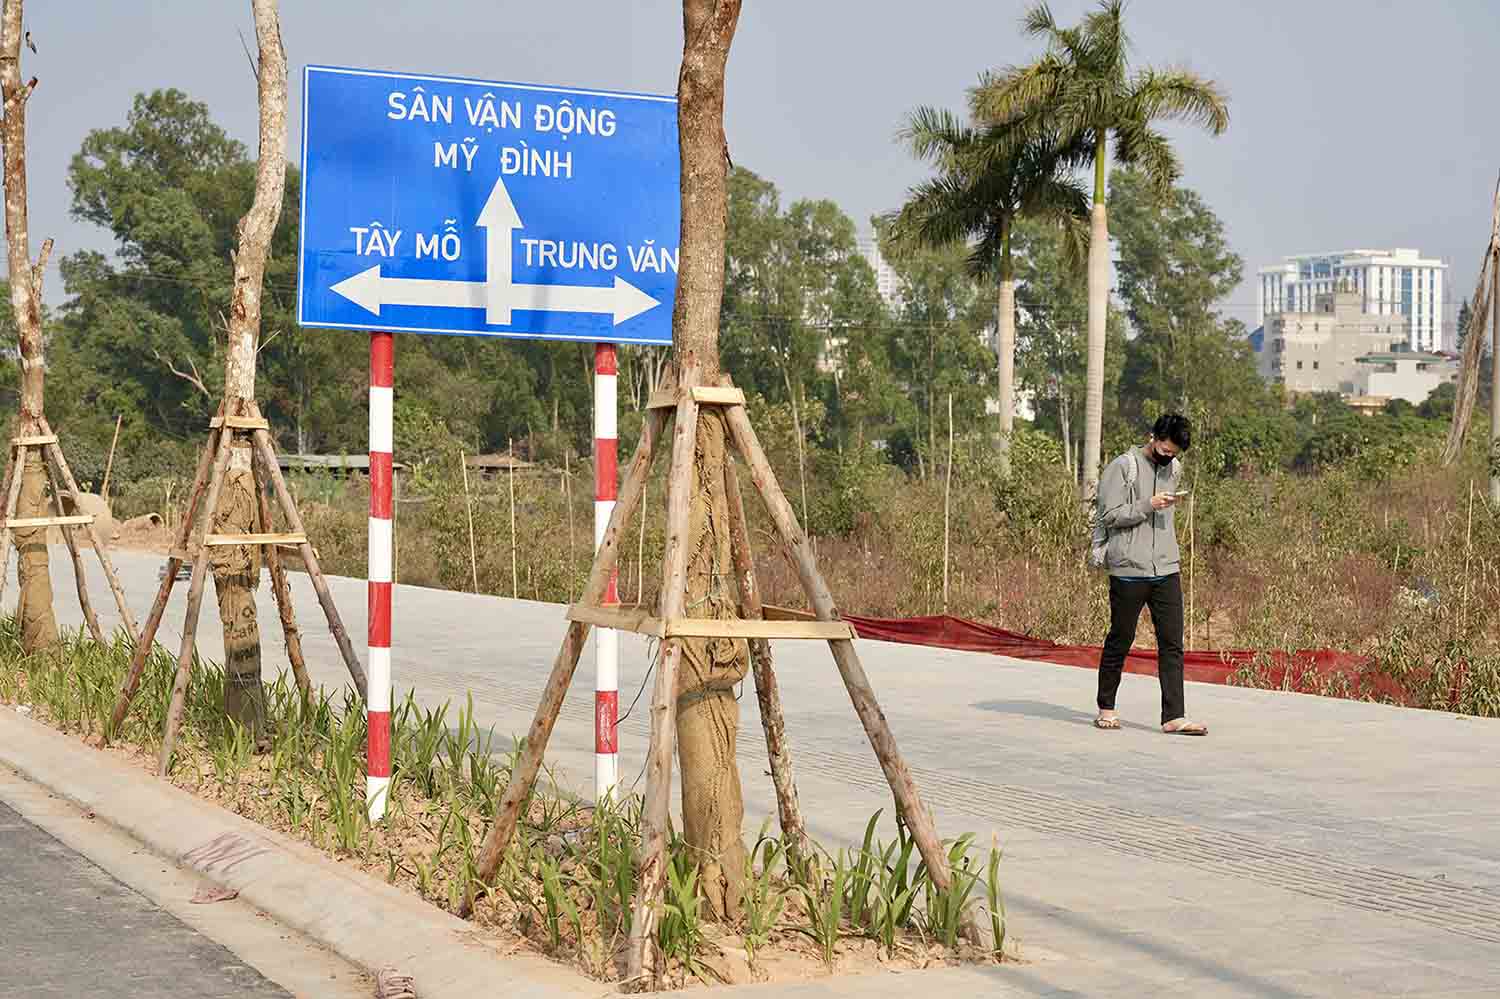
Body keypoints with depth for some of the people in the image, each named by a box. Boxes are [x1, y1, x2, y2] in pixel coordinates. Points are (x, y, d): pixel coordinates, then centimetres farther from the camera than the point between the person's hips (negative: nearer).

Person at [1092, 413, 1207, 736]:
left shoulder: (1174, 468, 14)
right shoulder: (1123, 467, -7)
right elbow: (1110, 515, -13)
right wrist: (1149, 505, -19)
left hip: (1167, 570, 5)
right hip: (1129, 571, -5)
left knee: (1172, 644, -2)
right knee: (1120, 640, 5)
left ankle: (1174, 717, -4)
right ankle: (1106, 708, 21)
◆ ◆ ◆ ◆
**Your goal**
Could you copy every line of the item above word for word, leaving out the picture?

**Answer below**
Body keypoints with depth for some of the people in the image, each named by a box. Boxes are [x1, y1, x2, y2] in pixel coordinates. Points are (x, y, d): pixel coordinates, then centimetres farther from the camera than the point between the person's hips (negative: nearer).

Person at [1092, 413, 1207, 736]:
left shoulder: (1174, 468, 14)
right shoulder: (1123, 467, -7)
right elbow: (1110, 515, -13)
right wrist: (1149, 505, -19)
left hip: (1167, 570, 5)
right hip: (1129, 571, -5)
left knee: (1172, 644, -2)
right knee: (1120, 640, 5)
left ankle: (1174, 717, -4)
right ankle: (1106, 708, 21)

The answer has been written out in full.